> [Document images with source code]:
============

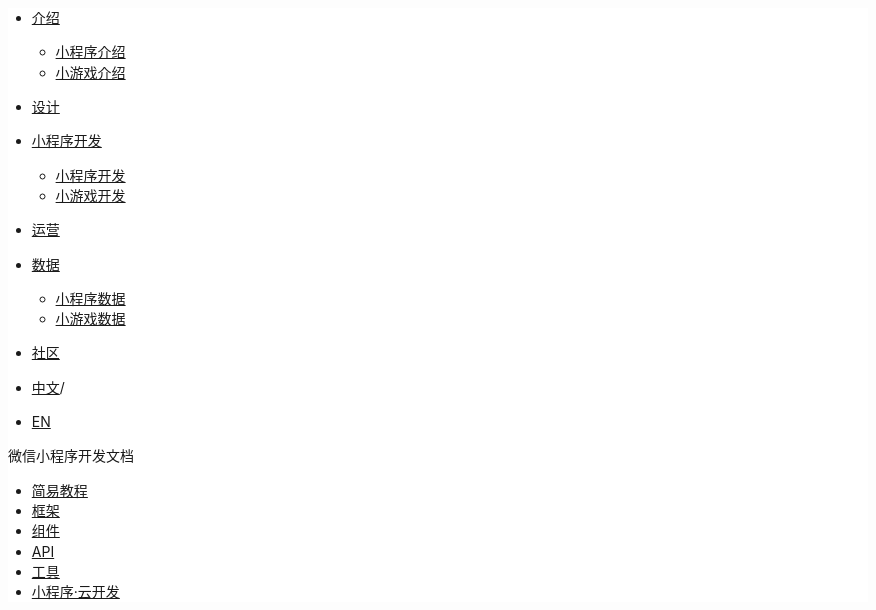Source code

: <div class="book with-summary">

<div class="head">

<div class="head_box">

# [](javascript:; "_('微信公众平台 小程序')")

<div class="header_ctrls">

*   [介绍](javascript:;)
    *   [小程序介绍](https://developers.weixin.qq.com/miniprogram/introduction/index.html?t=18092914)
    *   [小游戏介绍](https://developers.weixin.qq.com/minigame/introduction/index.html?t=18092914)
*   [设计](https://developers.weixin.qq.com/miniprogram/design/index.html?t=18092914)
*   [小程序开发](javascript:;)
    *   [小程序开发](https://developers.weixin.qq.com/miniprogram/dev/index.html?t=18092914)
    *   [小游戏开发](https://developers.weixin.qq.com/minigame/dev/index.html?t=18092914)
*   [运营](https://developers.weixin.qq.com/miniprogram/product/index.html?t=18092914)
*   [数据](javascript:;)
    *   [小程序数据](https://developers.weixin.qq.com/miniprogram/analysis/index.html?t=18092914)
    *   [小游戏数据](https://developers.weixin.qq.com/minigame/analysis/index.html?t=18092914)
*   [社区](https://developers.weixin.qq.com/)

*   [中文](https://developers.weixin.qq.com/miniprogram/dev/component/map.html?t=18092914)<span class="split-line">/</span>
*   [EN](https://developers.weixin.qq.com/miniprogram/en/dev/component/map.html?t=18092914)

</div>

</div>

</div>

<div class="sub_nav_box">

<div class="sub_nav_inner">

<div class="book-summary-opr" id="js-book-summary-opr"><a class="book-summary-btn"></a></div>

<div class="top_sub_nav">

<div class="top_title_wap"><span class="icon_title icon_dev"></span>

微信小程序开发文档

</div>

*   [简易教程](../)
*   [框架](../framework/MINA.html)
*   [组件](.)
*   [API](../api/network/download/wx.downloadFile.html)
*   [工具](../devtools/devtools.html)
*   [小程序·云开发](../wxcloud/basis/getting-started.html)

</div>

<div id="book-search-input" role="search">
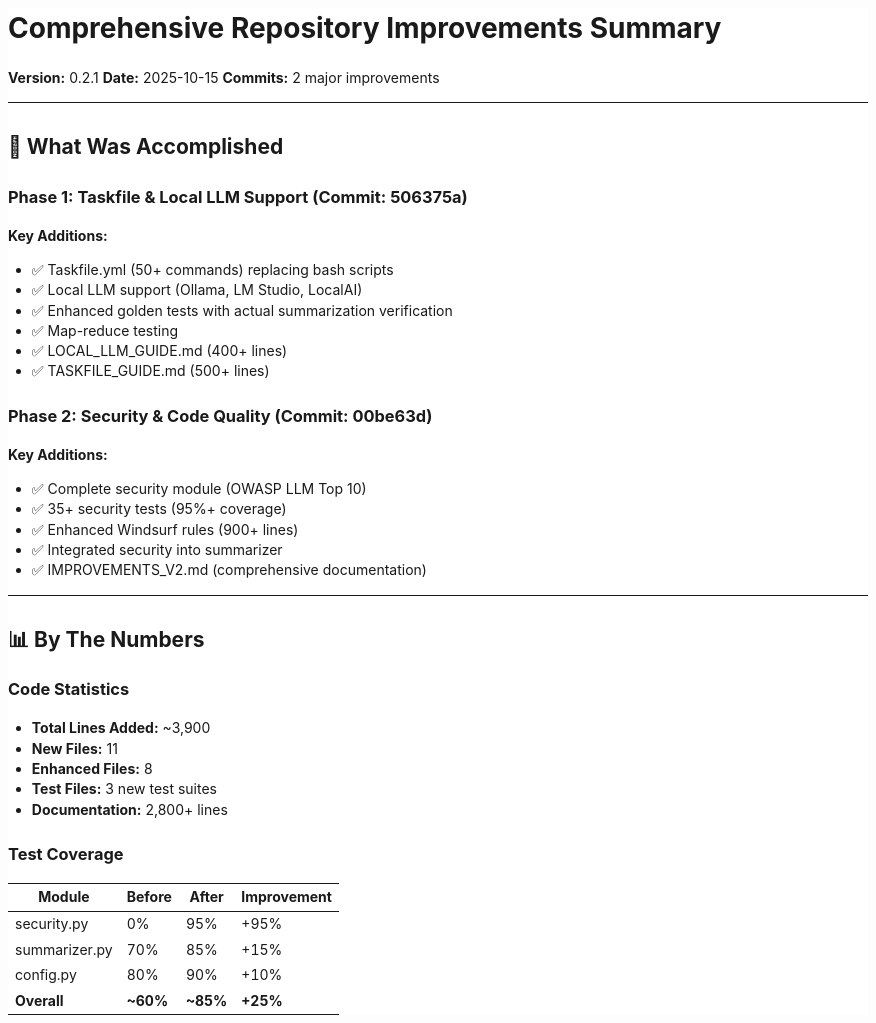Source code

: # Comprehensive Repository Improvements Summary

**Version:** 0.2.1
**Date:** 2025-10-15
**Commits:** 2 major improvements

---

## 🎯 What Was Accomplished

### Phase 1: Taskfile & Local LLM Support (Commit: 506375a)

**Key Additions:**

- ✅ Taskfile.yml (50+ commands) replacing bash scripts
- ✅ Local LLM support (Ollama, LM Studio, LocalAI)
- ✅ Enhanced golden tests with actual summarization verification
- ✅ Map-reduce testing
- ✅ LOCAL_LLM_GUIDE.md (400+ lines)
- ✅ TASKFILE_GUIDE.md (500+ lines)

### Phase 2: Security & Code Quality (Commit: 00be63d)

**Key Additions:**

- ✅ Complete security module (OWASP LLM Top 10)
- ✅ 35+ security tests (95%+ coverage)
- ✅ Enhanced Windsurf rules (900+ lines)
- ✅ Integrated security into summarizer
- ✅ IMPROVEMENTS_V2.md (comprehensive documentation)

---

## 📊 By The Numbers

### Code Statistics

- **Total Lines Added:** ~3,900
- **New Files:** 11
- **Enhanced Files:** 8
- **Test Files:** 3 new test suites
- **Documentation:** 2,800+ lines

### Test Coverage

| Module | Before | After | Improvement |
|--------|--------|-------|-------------|
| security.py | 0% | 95% | +95% |
| summarizer.py | 70% | 85% | +15% |
| config.py | 80% | 90% | +10% |
| **Overall** | **~60%** | **~85%** | **+25%** |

============

> [EXERCISE DIRECTIONS]:
Rewrite the lines of the material from the line containing "### Test Coverage" through the end of the material, replacing "Overall" with "Total" and leaving everything else unchanged.

> [OUTPUT FOR THIS TASK]:
### Test Coverage

| Module | Before | After | Improvement |
|--------|--------|-------|-------------|
| security.py | 0% | 95% | +95% |
| summarizer.py | 70% | 85% | +15% |
| config.py | 80% | 90% | +10% |
| **Total** | **~60%** | **~85%** | **+25%** |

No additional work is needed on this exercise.